Reukloze kantoorklerk
De kantoormens is er zeer op bedacht geen geuroverlast te bezorgen. Sinds de negentiende eeuw, de eeuw van de hygiënisering van de bevolking, weet de bureaucraat wat hem of haar te doen staat: elke onwelriekendheid vermijden. Het meeste wat in onze badkamers staat is hierop gericht. Elke ochtend met de dagelijkse (!) douchebeurt voltrekken we het beschavingswonder van de kantoorarbeid en verwijderen of overstemmen we elke lichaamsgeur met FA doucheschuimen, Listrine antihalitose mondwaters, Axe deodoranten, Daktarine antischimmelzalven, talkpoeders, handzepen en parfums.

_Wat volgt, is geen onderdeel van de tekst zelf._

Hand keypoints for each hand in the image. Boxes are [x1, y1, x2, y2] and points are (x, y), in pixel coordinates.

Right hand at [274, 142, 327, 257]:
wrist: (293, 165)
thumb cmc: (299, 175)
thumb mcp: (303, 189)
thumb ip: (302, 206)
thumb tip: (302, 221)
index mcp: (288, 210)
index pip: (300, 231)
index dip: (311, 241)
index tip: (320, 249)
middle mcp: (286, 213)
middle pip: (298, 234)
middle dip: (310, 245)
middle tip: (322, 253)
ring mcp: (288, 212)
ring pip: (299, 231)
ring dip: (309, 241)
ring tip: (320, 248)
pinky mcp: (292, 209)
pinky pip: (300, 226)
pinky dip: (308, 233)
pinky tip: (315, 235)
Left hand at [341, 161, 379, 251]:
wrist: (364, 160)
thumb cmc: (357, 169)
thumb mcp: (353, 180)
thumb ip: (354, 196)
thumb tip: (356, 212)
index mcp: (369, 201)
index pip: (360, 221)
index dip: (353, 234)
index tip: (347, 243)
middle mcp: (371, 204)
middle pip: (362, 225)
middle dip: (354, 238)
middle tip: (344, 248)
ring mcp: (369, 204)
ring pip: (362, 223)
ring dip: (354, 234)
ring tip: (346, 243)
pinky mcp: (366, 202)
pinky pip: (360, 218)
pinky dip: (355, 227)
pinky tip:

De schoenenwinkel mag ruiken, de coachingspraktijk van de spirituele levensloopcoach astraal geuren, de bakkerij en de garage nasaal excelleren maar het lichaam zelf niet. Ook parfums worden niet meer op prijs gesteld. De reukloze kantoorklerk is het ideaal. En als je er niet aan voldoet, krijg je het wel te horen. Is het niet van je baas dan wel van je collega’s: ‘Je stinkt.’
Neus als vijand
Waarom mogen functionarissen niet ruiken? Het antwoord is even simpel als bizar. Omdat kantoren geen lijven kennen. De bureaucratie kent alleen rationaliteit, voorspelbaarheid en beheersbaarheid. Het oog is het zintuig van de organisatie, de neus die van het lichaam. Spreadsheet, cockpits, monitoren en statistieken zijn de extensies van het oog. Wie ziet, kan ordenen; wie ordent, tellen; wie telt, voorspellen: dus organiseren. De neus kan dit allemaal niet. Deze is het zintuig van het irrationele, de herinnering, de begeerte, het onbeheersbare, het verborgene, het seksuele en het sacrale, van alles eigenlijk wat niet des organisaties is. Daarom zijn kantoren en hun klerken reukloos. Geuren zouden ons maar van de zaak afhouden.
Over Joep Schrijvers
Joep Schrijvers doet onderzoek naar westerse advies- en lesboeken voor vorsten, bestuurders en managers van Homerus tot Covey. Hij is schrijver van succesvolle, kritische boeken en artikelen over management, mens en maatschappij.